YOUR OBJECTIVE:
In your copy, leave out the pictures and repeat the entries below exactly.

####

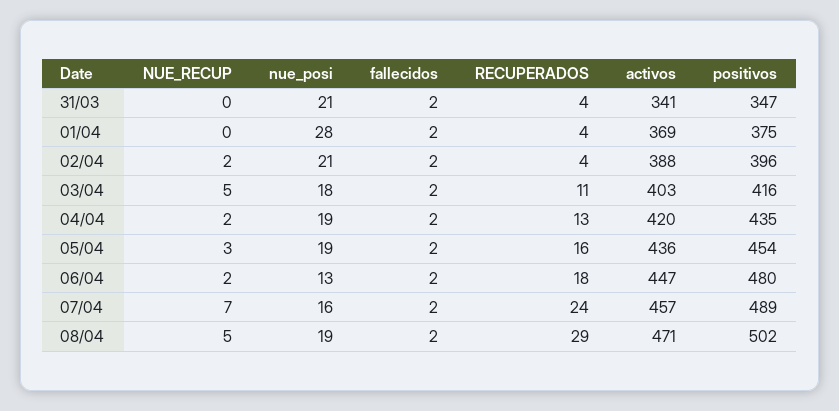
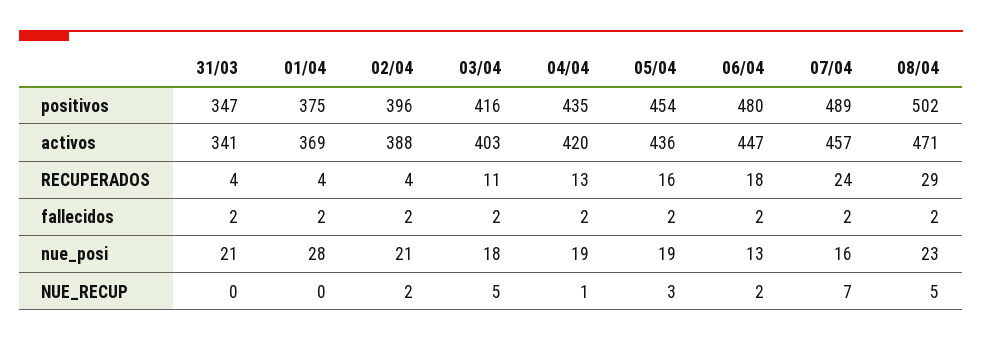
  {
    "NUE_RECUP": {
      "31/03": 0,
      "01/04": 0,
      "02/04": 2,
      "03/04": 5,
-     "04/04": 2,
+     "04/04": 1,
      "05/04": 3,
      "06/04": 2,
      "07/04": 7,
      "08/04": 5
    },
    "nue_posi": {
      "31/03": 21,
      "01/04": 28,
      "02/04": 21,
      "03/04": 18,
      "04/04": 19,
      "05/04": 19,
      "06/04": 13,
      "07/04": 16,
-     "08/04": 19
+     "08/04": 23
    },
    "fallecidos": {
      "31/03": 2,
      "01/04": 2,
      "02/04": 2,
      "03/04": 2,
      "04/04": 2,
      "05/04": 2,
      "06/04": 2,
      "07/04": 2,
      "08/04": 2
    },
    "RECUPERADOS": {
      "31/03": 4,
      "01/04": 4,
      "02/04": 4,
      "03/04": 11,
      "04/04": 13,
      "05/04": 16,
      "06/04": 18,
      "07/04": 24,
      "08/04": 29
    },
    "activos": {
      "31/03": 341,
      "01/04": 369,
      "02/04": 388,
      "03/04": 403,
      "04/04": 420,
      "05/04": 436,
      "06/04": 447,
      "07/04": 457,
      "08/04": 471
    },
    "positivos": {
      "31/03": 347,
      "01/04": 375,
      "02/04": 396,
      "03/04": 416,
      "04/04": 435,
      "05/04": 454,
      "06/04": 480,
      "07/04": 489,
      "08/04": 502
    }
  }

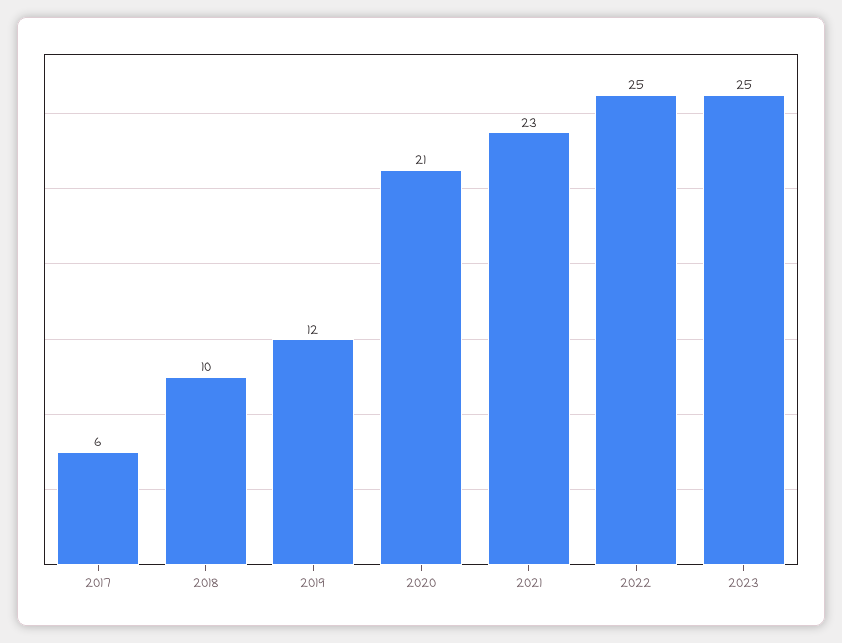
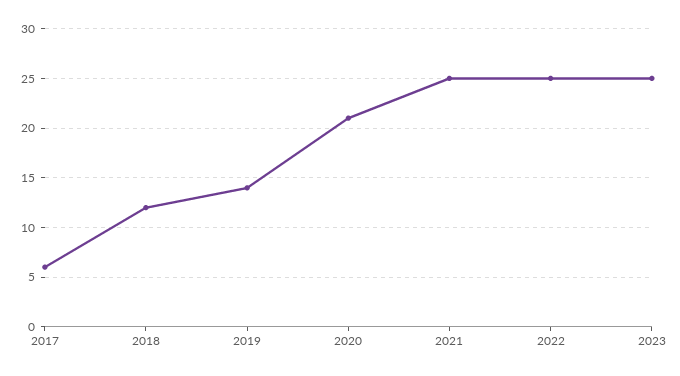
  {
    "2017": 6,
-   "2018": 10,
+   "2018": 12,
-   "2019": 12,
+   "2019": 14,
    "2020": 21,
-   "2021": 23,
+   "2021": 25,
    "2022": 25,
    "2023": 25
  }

####

TASK RESPONSE:
  {
    "NUE_RECUP": {
      "31/03": 0,
      "01/04": 0,
      "02/04": 2,
      "03/04": 5,
-     "04/04": 2,
+     "04/04": 1,
      "05/04": 3,
      "06/04": 2,
      "07/04": 7,
      "08/04": 5
    },
    "nue_posi": {
      "31/03": 21,
      "01/04": 28,
      "02/04": 21,
      "03/04": 18,
      "04/04": 19,
      "05/04": 19,
      "06/04": 13,
      "07/04": 16,
-     "08/04": 19
+     "08/04": 23
    },
    "fallecidos": {
      "31/03": 2,
      "01/04": 2,
      "02/04": 2,
      "03/04": 2,
      "04/04": 2,
      "05/04": 2,
      "06/04": 2,
      "07/04": 2,
      "08/04": 2
    },
    "RECUPERADOS": {
      "31/03": 4,
      "01/04": 4,
      "02/04": 4,
      "03/04": 11,
      "04/04": 13,
      "05/04": 16,
      "06/04": 18,
      "07/04": 24,
      "08/04": 29
    },
    "activos": {
      "31/03": 341,
      "01/04": 369,
      "02/04": 388,
      "03/04": 403,
      "04/04": 420,
      "05/04": 436,
      "06/04": 447,
      "07/04": 457,
      "08/04": 471
    },
    "positivos": {
      "31/03": 347,
      "01/04": 375,
      "02/04": 396,
      "03/04": 416,
      "04/04": 435,
      "05/04": 454,
      "06/04": 480,
      "07/04": 489,
      "08/04": 502
    }
  }

  {
    "2017": 6,
-   "2018": 10,
+   "2018": 12,
-   "2019": 12,
+   "2019": 14,
    "2020": 21,
-   "2021": 23,
+   "2021": 25,
    "2022": 25,
    "2023": 25
  }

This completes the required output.